● TEXT SHOWN:

--- --- ---

# Neck rub.



## Anyfoot (Mar 24, 2017)

When I go into our tort house, as usual most of the torts come looking to see if the food God has brought any treats. I have one female Brazilian that seems to enjoy a neck and head rub. She'll ignore foods I've put down whilst she gets a massage. If I stop and back off a bit she usually follows and stands at my feet awaiting for another neck rub. 
Any body else want to share some of your bonding time with a tortoise.


----------



## saginawhxc (Mar 24, 2017)

My little red foot rescue is the same way. She seems to crave the attention.


----------



## Pearly (Mar 24, 2017)

Omg!!!! How precious!!!!


----------



## Sandy Martinez (Mar 24, 2017)

Luv it!


----------



## Oxalis (Mar 24, 2017)

Super cute! My Russian isn't much interested in neck rubs, but I sure wish he were!


----------



## MPRC (Mar 24, 2017)

I have no doubt that they enjoy being rubbed....Vern does at least. He is so friendly and will chase you until you stop walking and he will just sit by you and wait for you to pet him.


----------



## Anyfoot (Mar 24, 2017)

MPRC said:


> I have no doubt that they enjoy being rubbed....Vern does at least. He is so friendly and will chase you until you stop walking and he will just sit by you and wait for you to pet him.


Thats so funny.


----------



## Franco F (Mar 24, 2017)

Tortoises have quite the personalities


----------

--- --- ---

● GIVEN DATA:

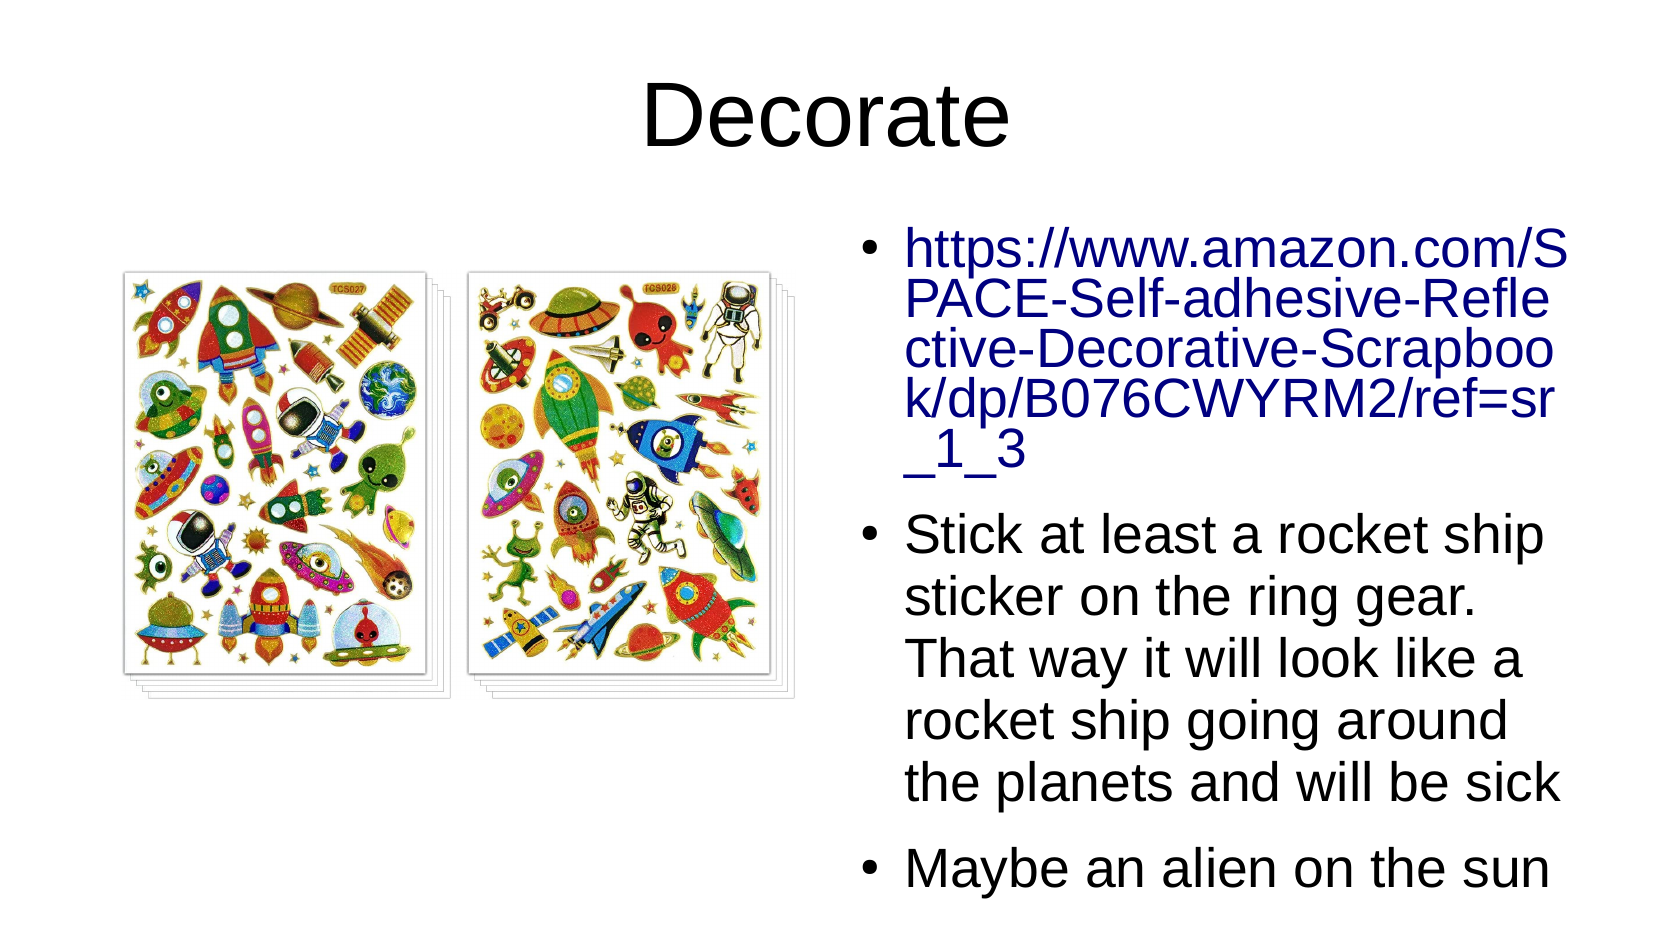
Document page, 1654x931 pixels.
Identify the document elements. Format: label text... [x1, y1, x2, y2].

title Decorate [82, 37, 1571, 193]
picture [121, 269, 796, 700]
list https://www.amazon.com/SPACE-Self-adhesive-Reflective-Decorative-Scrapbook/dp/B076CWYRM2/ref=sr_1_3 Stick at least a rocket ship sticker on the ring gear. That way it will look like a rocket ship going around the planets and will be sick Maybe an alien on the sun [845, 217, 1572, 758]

--- --- ---

● EXERCISE REQUIREMENTS:
**a.** Echo everything from "# Neck rub." down to "another neck rub." in the neck-rub thread, word for word.
**b.** Render this sentence from the neck-rub thread into Spanish: "She'll ignore foods I've put down whilst she gets a massage."
**c.** Answer these questions using the neck-rub thread:
(i) What kind of tortoise does Anyfoot describe as enjoying a neck and head rub?
(ii) What kind of tortoise does Oxalis own?
(iii) What is the name of MPRC's tortoise?

● RESPONSE LIST:
**a.**
# Neck rub.



## Anyfoot (Mar 24, 2017)

When I go into our tort house, as usual most of the torts come looking to see if the food God has brought any treats. I have one female Brazilian that seems to enjoy a neck and head rub. She'll ignore foods I've put down whilst she gets a massage. If I stop and back off a bit she usually follows and stands at my feet awaiting for another neck rub.

**b.** Ignora la comida que le he puesto mientras recibe un masaje.

**c.**
(i) A female Brazilian.
(ii) A Russian.
(iii) Vern.